The first restoration came in 1810 after the Corporation of Newcastle stepped in and bought the Keep for £630. The improvements made were substantial. For over a century the Keep had been roofless so new plaster ceilings were added, as were battlements and – controversially – corner turrets, which were deemed incongruous at the time.

Several rooms were given ‘romanticised’ names to appeal to visitors – including the Great Hall, the Garrison Room and the King’s and Queen’s chambers (despite there being, in most cases, no record of them having served such function).
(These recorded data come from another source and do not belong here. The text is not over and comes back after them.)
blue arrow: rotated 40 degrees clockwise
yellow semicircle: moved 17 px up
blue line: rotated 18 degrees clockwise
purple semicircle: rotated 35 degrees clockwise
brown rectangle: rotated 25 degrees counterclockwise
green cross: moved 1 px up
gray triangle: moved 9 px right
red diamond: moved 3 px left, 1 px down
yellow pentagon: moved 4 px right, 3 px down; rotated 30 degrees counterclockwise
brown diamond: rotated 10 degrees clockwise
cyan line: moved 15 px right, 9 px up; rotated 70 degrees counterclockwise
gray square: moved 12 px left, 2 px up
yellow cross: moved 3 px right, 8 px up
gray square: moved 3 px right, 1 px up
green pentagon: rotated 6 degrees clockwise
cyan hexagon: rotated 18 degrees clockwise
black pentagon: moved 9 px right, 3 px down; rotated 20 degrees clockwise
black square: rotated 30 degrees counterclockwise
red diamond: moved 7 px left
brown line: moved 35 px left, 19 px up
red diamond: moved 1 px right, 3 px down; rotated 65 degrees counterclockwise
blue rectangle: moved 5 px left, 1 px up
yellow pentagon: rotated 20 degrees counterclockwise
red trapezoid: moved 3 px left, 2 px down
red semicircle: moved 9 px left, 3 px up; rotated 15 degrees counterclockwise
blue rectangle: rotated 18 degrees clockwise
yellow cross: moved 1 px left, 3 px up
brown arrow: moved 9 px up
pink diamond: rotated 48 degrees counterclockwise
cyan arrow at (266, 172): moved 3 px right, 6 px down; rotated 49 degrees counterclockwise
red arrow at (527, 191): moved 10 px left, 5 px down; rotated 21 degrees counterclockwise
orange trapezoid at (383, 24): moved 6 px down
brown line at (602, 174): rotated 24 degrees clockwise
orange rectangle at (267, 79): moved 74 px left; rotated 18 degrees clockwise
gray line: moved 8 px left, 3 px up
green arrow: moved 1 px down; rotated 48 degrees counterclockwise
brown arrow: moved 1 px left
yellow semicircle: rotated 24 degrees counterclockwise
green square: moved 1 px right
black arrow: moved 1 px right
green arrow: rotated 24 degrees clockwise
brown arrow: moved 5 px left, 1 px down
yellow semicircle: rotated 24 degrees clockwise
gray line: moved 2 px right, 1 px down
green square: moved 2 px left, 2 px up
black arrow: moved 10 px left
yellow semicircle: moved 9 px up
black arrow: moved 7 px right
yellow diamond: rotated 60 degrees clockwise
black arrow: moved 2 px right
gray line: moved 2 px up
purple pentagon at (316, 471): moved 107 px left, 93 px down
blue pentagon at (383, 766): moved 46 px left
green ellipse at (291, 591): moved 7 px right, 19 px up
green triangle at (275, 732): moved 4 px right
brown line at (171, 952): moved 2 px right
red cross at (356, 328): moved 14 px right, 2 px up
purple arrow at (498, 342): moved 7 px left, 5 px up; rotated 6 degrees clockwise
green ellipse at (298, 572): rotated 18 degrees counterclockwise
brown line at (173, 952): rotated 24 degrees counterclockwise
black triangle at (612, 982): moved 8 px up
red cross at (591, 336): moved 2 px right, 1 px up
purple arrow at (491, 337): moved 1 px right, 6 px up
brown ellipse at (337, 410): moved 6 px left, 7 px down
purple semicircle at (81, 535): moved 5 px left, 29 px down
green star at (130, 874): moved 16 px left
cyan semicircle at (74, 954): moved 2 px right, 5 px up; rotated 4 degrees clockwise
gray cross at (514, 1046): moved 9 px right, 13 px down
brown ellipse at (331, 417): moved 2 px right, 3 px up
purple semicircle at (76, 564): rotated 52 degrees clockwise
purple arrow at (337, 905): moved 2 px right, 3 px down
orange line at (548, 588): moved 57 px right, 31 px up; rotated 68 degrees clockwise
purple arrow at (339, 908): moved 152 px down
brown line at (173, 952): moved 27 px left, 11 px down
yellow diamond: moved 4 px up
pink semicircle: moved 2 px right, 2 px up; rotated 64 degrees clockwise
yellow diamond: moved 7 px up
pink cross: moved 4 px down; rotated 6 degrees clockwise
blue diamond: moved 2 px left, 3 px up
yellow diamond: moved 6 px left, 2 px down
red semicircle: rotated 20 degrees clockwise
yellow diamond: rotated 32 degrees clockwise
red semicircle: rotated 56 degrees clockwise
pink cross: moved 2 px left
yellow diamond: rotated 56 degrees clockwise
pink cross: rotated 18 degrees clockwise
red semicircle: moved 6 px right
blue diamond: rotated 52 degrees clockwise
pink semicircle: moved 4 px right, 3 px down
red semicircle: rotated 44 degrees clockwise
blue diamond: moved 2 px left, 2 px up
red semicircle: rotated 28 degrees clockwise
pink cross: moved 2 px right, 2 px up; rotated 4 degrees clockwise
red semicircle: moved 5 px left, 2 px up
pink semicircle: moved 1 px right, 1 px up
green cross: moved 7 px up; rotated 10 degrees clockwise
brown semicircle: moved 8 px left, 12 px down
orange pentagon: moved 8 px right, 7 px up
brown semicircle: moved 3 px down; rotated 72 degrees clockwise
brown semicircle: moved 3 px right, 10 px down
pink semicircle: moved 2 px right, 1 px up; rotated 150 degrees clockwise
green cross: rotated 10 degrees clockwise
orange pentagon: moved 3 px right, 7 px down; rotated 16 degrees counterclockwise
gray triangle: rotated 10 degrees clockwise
It was too late, sadly, to save the original Great Hall of the Castle (also known as the Old Moot Hall), which had come to be used for the keeping of assize, sessions, and gaol-delivery for the County of Northumberland and in 1808 it was decided that it was to be demolished to make way for the current Moot Hall.

By 1847 the Keep was in danger from the development of the railways but the Society of Antiquaries of Newcastle upon Tyne successfully campaigned against proposals. In the following year the Society was given a long lease from the Corporation on the building for a nominal rent and members celebrated the new acquisition with a Grand Antiquarian Banquet in the Great Hall.

Famed architect John Dobson was commissioned to oversee further restoration work. Under his direction, the Keep’s Norman chapel, with its chevrons and vaulted ceiling, was embellished and protected for future generations. Conservation and maintenance continues today.

In 1856, the Black Gate was also threatened with demolition and John Dobson, among other architects, put forward proposals to transform it into an elaborate multi-storey museum with gothic trappings. Although none of these designs were acted upon, renewed interest ensured that the Black Gate was safe for another twenty-five years – albiet remaining in the much dilapidated state it had fallen into. Eventually, the Society was able to lease it from the Cooperation in 1883 and put it into public use, notably refurbishing the upper-floor to transform it into a flat for the warden of the Castle and giving the building a new tiled roof.

The Society of Antiquaries continued to occupy the Black Gate (which became the North of England Bagpipe Museum in the 1970s and 80s) and Castle Keep until 2009, when their collection moved to the Great North Museum: Hancock. They are still joint custodians, along with Newcastle City Council, operating as the Heart of the City Partnership. Both buildings were extensively renovated between 2012 and 2015.